Task input start
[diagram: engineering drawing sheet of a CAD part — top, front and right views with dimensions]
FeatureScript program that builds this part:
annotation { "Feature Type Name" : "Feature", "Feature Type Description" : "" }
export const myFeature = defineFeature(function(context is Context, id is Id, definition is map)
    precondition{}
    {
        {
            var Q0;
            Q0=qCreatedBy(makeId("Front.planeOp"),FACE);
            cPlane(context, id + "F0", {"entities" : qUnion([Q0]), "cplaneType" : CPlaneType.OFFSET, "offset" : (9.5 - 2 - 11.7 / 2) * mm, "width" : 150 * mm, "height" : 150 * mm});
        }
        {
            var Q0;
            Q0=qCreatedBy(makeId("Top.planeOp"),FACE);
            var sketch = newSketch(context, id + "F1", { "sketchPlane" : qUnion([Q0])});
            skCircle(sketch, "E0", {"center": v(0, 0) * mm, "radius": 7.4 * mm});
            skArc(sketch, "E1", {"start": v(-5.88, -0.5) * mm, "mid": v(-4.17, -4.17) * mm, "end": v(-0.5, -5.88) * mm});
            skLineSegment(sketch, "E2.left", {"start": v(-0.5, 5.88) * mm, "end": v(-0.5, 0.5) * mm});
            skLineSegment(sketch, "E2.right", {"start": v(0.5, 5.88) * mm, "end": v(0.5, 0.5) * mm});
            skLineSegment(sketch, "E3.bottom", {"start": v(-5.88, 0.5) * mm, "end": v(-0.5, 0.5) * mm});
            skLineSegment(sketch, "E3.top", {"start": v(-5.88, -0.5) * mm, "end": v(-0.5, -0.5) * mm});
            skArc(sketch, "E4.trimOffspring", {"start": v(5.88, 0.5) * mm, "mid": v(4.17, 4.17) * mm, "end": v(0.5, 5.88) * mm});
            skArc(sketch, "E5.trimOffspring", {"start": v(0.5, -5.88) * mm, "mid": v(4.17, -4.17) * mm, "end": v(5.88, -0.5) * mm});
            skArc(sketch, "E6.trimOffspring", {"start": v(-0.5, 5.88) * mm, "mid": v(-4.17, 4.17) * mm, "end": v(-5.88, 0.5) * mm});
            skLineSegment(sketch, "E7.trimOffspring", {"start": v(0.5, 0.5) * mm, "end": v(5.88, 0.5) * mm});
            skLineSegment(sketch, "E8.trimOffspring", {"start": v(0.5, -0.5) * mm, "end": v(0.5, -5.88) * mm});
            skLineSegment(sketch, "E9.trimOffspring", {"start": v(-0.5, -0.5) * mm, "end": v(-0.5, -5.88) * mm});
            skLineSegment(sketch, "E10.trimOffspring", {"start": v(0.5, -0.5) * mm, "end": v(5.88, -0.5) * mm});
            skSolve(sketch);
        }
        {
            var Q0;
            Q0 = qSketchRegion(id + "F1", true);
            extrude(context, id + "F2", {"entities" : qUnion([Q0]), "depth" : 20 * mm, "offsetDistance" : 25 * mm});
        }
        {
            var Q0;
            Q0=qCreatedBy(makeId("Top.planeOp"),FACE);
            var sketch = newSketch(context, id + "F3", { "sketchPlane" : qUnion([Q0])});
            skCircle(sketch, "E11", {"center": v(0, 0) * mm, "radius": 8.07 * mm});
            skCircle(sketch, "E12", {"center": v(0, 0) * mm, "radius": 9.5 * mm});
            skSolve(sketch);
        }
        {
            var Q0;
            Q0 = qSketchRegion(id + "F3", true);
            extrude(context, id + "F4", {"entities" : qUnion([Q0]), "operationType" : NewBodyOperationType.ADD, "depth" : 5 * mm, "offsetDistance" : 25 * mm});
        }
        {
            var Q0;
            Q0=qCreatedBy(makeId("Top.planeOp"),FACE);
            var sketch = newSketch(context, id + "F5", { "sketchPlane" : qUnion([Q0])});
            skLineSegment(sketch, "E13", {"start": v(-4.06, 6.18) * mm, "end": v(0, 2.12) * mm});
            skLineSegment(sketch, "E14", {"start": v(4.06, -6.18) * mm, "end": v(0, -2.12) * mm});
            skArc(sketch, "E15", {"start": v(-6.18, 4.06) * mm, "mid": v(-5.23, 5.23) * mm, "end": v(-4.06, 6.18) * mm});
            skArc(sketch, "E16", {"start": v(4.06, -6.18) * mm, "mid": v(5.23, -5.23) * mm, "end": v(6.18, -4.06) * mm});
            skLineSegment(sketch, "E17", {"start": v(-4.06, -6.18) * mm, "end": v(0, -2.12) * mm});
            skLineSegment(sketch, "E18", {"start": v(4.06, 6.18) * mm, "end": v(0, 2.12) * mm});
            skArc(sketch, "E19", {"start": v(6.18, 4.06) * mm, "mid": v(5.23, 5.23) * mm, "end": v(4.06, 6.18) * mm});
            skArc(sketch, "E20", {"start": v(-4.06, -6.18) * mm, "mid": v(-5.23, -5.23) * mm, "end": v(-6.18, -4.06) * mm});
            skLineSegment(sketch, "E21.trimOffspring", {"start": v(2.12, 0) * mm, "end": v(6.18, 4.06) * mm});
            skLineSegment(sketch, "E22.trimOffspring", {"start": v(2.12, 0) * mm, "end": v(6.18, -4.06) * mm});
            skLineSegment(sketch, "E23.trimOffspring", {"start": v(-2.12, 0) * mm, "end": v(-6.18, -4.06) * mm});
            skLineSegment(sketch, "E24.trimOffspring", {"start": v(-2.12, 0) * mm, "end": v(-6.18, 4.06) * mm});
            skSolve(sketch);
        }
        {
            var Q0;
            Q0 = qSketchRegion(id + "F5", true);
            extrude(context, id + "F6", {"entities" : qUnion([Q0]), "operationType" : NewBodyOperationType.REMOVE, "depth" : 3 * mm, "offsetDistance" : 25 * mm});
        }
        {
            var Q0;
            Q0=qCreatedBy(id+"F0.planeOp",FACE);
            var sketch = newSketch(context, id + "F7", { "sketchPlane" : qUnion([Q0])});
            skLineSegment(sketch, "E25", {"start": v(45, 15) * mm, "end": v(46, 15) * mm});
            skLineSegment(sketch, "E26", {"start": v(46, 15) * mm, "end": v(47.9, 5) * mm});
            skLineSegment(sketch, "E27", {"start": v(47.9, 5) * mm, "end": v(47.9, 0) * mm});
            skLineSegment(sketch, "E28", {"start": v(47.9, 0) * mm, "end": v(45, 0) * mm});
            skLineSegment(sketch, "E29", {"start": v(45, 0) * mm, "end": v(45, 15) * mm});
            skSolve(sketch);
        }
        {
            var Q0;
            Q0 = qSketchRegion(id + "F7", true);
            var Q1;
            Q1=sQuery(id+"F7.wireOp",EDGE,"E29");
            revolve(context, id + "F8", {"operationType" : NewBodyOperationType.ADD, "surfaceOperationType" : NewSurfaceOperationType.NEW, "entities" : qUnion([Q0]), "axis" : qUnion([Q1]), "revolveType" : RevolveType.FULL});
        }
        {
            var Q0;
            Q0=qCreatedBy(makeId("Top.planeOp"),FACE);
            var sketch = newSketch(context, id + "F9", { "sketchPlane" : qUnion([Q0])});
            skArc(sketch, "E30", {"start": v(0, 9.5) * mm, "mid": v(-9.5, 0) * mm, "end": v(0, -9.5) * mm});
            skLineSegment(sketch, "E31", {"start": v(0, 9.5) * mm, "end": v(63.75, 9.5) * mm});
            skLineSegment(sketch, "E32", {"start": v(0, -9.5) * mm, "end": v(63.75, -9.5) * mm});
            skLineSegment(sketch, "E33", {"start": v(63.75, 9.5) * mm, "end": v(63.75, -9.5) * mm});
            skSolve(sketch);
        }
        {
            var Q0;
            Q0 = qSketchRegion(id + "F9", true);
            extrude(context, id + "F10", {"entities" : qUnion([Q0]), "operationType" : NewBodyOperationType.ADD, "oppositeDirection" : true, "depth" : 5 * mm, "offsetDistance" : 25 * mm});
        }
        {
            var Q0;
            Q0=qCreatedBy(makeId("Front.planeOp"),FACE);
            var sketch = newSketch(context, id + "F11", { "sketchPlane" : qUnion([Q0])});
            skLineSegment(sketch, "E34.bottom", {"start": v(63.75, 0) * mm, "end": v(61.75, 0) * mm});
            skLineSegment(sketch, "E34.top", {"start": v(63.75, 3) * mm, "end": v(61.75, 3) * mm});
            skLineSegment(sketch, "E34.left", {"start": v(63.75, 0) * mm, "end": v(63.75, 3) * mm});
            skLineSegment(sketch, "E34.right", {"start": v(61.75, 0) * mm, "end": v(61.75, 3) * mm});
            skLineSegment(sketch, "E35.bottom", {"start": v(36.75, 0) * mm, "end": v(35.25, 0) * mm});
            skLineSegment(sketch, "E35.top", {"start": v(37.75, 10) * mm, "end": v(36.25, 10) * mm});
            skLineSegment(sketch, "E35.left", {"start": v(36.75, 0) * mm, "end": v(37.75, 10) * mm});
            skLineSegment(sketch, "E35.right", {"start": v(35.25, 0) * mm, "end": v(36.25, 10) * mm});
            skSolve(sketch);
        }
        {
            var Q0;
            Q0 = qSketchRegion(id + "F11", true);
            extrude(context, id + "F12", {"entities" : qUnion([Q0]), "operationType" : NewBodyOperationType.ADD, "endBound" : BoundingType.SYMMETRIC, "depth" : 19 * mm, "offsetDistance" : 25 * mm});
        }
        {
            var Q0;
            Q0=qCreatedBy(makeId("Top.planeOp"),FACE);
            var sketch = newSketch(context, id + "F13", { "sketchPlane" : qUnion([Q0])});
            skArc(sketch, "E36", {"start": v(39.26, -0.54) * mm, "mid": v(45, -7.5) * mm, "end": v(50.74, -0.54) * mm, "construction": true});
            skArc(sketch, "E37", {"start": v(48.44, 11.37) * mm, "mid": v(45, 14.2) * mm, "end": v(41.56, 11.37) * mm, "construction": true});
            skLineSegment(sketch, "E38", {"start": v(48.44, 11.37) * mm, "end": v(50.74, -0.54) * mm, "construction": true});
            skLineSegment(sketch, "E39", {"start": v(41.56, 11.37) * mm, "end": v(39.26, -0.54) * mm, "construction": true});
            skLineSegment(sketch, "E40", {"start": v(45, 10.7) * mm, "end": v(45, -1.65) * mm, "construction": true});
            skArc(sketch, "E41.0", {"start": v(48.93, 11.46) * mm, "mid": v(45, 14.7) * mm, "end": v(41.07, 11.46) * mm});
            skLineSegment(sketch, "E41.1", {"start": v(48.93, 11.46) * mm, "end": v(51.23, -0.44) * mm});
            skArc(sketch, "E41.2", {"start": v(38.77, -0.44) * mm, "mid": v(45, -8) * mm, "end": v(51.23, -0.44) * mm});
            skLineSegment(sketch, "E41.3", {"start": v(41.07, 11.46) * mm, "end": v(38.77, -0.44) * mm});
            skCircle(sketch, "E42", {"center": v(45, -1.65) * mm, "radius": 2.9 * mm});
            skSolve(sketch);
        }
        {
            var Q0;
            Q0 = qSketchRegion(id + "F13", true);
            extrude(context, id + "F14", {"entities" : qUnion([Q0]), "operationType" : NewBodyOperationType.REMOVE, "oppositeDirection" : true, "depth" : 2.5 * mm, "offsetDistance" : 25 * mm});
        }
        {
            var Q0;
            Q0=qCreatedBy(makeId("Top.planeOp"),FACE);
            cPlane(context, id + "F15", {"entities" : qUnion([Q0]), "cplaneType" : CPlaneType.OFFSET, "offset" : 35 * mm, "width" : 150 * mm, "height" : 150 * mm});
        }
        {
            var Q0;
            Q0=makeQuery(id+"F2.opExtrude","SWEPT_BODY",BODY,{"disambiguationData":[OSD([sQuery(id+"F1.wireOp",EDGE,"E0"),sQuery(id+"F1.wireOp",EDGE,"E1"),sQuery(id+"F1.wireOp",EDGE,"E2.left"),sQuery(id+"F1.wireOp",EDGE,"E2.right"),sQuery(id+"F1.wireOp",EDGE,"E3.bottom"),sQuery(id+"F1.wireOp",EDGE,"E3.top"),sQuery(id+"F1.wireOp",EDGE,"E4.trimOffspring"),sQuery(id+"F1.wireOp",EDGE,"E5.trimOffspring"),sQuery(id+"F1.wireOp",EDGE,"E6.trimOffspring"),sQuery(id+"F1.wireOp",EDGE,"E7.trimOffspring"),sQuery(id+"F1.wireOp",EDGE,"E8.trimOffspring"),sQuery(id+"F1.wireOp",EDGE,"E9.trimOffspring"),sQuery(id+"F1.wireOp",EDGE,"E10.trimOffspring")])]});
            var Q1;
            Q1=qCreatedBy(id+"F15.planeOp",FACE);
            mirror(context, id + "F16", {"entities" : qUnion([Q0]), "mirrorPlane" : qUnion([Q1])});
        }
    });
Task input end
== Problem to work on ==
From the rows above, copy every line that contains the string "cPlane", matching case exactly.

== Result ==
            cPlane(context, id + "F0", {"entities" : qUnion([Q0]), "cplaneType" : CPlaneType.OFFSET, "offset" : (9.5 - 2 - 11.7 / 2) * mm, "width" : 150 * mm, "height" : 150 * mm});
            cPlane(context, id + "F15", {"entities" : qUnion([Q0]), "cplaneType" : CPlaneType.OFFSET, "offset" : 35 * mm, "width" : 150 * mm, "height" : 150 * mm});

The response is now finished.